[[ RECORDS PROVIDED open ]]

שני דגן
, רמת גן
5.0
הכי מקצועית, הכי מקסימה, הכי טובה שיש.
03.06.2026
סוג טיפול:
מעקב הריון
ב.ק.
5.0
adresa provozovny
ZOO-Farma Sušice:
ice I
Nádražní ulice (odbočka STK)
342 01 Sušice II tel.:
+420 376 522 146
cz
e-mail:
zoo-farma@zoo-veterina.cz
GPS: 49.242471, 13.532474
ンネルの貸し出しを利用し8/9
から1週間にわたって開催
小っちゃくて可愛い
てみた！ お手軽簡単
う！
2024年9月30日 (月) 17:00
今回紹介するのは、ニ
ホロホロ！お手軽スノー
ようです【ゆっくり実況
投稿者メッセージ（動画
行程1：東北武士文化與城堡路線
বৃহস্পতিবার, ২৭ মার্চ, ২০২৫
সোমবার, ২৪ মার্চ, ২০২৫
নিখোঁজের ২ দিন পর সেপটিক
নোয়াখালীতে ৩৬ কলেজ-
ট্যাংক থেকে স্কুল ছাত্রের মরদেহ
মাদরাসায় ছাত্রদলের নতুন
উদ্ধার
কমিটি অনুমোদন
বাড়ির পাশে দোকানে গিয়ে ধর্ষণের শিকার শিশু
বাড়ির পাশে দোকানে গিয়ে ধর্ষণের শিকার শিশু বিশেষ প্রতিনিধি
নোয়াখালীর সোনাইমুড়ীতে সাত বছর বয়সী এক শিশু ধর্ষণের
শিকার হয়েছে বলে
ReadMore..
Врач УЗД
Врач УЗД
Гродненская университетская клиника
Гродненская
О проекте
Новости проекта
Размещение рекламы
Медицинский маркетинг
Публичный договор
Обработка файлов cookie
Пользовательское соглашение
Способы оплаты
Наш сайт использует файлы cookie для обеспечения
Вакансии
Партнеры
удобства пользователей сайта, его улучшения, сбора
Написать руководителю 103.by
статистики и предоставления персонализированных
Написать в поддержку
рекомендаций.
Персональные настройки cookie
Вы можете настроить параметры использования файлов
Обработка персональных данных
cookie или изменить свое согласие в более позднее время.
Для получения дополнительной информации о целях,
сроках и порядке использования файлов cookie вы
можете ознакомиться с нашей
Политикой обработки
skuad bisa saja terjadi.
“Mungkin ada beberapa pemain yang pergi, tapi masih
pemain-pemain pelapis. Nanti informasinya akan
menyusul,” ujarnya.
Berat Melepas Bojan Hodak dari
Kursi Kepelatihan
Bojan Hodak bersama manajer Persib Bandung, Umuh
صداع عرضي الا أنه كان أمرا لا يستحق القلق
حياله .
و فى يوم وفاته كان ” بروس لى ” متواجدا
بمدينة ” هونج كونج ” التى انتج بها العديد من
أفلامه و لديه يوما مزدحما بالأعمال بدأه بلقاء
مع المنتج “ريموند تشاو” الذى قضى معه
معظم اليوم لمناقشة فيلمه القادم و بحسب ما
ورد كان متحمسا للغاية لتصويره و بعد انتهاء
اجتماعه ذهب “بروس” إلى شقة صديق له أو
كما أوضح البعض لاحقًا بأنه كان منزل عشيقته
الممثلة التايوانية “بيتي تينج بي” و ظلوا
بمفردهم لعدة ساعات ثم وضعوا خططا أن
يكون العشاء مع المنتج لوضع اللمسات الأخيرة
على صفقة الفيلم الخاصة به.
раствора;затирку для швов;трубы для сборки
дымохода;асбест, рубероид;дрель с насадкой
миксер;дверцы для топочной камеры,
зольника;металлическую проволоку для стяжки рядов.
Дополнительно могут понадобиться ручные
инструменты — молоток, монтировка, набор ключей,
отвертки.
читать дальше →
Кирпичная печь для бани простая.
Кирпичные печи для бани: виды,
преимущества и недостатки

[[ RECORDS PROVIDED closed ]]

# ASSIGNMENT
Pick out each line in the records that contains the word "cookie" and copy those lines.

# TASK OUTPUT
Обработка файлов cookie
Наш сайт использует файлы cookie для обеспечения
Персональные настройки cookie
cookie или изменить свое согласие в более позднее время.
сроках и порядке использования файлов cookie вы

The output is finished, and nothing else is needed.